If S is compact, it is easy to show that T is compact since S is also bounded and the product of compact operator and bounded linear operator is compact. But how can I prove the converse of it?
Also, is self-adjoint necessary here, if we drop the self-ajoint property, does the statement still hold?
On
If $S^2$ is compact, then $|S|=(S^2)^{1/2}$ is compact. By looking at the polar decomposition $S=U|S|$, we deduce that $S$ is compact.
For non-normal, the statement is not true. Consider the shift-like operator $S$ that, for a fixed orthonormal basis $\{e_n\}$, sends $e_{2n}\longmapsto e_{2n+1}$, $e_{2n+1}\longmapsto0$. The $S$ is not compact, but $S^2=0$.

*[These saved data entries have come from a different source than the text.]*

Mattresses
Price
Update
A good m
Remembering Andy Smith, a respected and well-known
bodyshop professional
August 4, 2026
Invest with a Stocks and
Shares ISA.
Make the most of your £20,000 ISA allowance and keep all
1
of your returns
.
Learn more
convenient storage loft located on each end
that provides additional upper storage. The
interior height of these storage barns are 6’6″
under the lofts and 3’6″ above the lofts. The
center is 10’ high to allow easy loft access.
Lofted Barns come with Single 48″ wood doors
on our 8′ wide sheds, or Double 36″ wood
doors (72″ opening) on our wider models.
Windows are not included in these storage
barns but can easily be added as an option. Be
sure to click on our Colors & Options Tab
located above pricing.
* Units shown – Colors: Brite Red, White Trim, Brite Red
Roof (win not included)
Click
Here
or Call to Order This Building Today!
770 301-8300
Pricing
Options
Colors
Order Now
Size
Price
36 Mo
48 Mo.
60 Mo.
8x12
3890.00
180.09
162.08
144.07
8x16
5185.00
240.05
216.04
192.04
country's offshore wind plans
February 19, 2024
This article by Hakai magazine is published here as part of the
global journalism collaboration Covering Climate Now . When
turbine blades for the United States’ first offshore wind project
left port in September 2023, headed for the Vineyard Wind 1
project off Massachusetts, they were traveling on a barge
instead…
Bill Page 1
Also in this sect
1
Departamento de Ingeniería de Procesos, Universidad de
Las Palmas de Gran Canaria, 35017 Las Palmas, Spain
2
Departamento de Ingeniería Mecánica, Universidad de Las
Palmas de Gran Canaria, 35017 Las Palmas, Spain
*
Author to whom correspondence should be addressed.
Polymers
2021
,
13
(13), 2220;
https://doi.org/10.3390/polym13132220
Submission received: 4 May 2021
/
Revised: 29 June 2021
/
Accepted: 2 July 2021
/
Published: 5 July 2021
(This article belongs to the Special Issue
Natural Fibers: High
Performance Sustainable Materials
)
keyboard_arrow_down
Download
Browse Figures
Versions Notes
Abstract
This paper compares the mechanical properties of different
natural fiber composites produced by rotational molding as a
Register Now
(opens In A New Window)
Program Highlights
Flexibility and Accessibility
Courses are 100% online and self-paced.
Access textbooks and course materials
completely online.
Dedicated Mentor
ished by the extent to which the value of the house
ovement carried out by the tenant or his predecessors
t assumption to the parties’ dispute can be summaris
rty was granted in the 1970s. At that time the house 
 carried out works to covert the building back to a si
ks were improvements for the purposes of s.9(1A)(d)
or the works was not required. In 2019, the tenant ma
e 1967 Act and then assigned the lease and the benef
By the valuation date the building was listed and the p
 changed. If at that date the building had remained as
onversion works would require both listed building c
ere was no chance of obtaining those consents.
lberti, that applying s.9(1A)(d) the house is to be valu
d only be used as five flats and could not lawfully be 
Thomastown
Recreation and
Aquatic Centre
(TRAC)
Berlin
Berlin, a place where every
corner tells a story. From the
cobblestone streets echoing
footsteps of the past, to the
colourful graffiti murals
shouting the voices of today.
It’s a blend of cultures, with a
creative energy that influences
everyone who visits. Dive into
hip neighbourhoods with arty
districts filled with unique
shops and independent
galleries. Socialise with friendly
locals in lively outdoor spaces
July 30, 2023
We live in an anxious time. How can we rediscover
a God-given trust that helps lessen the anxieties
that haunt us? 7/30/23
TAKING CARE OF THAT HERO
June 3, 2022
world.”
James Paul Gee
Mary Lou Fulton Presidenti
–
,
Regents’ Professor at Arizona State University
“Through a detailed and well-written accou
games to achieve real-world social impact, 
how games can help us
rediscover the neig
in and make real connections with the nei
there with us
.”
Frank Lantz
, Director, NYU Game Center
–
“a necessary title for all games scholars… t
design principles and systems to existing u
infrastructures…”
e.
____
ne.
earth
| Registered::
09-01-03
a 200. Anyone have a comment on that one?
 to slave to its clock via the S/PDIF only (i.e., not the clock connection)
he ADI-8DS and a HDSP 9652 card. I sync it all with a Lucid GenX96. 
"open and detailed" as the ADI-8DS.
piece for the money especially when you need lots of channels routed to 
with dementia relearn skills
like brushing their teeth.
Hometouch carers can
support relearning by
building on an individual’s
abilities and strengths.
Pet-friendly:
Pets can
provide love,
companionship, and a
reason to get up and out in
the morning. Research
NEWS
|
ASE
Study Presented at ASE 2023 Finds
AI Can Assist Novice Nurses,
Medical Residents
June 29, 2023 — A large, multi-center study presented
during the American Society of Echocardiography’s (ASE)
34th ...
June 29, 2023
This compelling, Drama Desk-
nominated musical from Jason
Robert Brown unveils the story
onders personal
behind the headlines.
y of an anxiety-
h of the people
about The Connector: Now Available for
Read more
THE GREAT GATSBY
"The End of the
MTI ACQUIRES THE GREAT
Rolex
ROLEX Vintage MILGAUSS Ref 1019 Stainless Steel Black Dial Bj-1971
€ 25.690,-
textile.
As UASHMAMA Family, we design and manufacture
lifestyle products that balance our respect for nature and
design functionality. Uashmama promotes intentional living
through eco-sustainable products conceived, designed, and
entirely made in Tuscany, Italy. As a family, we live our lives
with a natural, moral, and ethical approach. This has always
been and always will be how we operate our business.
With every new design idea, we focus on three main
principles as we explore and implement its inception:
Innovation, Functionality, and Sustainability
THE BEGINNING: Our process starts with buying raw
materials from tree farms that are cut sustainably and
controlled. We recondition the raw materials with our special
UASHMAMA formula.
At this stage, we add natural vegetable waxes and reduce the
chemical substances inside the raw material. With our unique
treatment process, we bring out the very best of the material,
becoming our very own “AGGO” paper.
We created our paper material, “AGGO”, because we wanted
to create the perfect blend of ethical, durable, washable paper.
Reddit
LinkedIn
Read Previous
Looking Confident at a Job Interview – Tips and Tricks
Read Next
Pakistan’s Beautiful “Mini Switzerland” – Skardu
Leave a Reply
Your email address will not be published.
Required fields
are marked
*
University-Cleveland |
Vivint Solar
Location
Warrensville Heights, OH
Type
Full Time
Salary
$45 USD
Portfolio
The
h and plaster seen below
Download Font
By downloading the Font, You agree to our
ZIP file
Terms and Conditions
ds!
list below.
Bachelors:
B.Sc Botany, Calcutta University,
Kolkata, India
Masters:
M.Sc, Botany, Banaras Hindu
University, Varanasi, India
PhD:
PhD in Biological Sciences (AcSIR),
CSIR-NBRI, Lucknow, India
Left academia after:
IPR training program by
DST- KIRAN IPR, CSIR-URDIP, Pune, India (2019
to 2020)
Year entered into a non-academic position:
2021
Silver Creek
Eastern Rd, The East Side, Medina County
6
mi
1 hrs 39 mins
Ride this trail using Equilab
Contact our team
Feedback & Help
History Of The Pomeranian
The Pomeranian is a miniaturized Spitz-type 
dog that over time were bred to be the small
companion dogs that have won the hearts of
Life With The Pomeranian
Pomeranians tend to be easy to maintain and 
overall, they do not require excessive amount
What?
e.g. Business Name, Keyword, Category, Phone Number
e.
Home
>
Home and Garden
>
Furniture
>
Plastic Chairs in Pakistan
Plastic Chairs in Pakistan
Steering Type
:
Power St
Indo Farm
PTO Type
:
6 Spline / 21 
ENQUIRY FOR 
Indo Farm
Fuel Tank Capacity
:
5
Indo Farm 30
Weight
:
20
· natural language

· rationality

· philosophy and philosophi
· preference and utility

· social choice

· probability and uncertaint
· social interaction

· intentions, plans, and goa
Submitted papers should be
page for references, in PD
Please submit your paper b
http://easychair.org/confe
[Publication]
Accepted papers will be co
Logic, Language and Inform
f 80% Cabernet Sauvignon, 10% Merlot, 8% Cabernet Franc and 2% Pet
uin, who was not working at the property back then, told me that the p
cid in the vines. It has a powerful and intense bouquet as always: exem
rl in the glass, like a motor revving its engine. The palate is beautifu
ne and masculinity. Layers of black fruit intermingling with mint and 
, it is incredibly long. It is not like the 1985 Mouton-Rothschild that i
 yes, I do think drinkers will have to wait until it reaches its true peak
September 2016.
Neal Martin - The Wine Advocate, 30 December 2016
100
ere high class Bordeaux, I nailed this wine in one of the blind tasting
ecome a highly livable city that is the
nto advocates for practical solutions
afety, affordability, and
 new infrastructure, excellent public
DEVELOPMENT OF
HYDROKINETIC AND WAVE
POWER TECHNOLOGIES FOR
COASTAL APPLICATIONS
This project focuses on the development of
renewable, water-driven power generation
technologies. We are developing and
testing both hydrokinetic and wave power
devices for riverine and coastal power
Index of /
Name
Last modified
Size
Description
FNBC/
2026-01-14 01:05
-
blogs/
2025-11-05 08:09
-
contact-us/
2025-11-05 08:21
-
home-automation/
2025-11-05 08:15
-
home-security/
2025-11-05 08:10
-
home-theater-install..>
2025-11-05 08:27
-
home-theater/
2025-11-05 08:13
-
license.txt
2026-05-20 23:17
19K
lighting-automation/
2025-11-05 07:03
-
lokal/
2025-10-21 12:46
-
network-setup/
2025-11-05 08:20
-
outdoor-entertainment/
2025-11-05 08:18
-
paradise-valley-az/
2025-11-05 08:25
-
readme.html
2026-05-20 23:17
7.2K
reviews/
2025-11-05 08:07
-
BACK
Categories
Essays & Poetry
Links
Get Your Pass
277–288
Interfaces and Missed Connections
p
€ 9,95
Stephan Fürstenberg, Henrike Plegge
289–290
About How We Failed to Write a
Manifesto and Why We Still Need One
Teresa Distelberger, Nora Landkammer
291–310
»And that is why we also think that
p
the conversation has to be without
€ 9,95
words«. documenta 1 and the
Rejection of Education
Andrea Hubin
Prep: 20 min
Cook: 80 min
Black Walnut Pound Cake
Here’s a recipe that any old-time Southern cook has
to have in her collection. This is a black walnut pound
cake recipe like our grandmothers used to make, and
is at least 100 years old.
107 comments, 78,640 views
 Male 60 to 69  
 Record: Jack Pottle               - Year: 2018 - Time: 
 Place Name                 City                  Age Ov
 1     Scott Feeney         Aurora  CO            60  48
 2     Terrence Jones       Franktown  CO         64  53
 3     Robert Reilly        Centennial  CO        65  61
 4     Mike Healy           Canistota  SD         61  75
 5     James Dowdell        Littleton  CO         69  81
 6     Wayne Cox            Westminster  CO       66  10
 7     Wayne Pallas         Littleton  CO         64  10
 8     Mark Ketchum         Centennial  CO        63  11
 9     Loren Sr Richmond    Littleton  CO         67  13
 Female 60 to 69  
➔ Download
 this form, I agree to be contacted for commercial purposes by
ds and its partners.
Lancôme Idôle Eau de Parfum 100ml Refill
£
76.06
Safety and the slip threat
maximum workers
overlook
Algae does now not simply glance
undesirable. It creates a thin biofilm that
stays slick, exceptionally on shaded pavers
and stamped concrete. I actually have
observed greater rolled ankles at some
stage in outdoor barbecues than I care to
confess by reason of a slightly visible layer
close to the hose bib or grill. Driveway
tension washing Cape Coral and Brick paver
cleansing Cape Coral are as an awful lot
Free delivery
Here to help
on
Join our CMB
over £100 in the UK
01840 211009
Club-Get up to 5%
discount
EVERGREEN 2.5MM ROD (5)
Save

I think there is rather a simple way to solve this problem. Let us assume that $T$ is compact and let $T=S^2$ where $S$ is a self-adjoint operator. We need to show that $S$ is compact. Observe that (Take this as an exercise) an operator $A$ is compact if and only if $AA^*$ and $A^*A$ both are compact.
Now since $T$ is compact it follows that $S^2 = SS^* = S^*S$ (because $S$ is self-adjoint) are both compact. So, by the above observation/exercise it follows that $S$ is compact.
$\textbf{Note}:$ As a hint for the above exercise I suggest you to use the sequential criterion for compactness operator of an operator. Though the exercise is not very hard but if you are not able to solve the exercise then just leave a comment.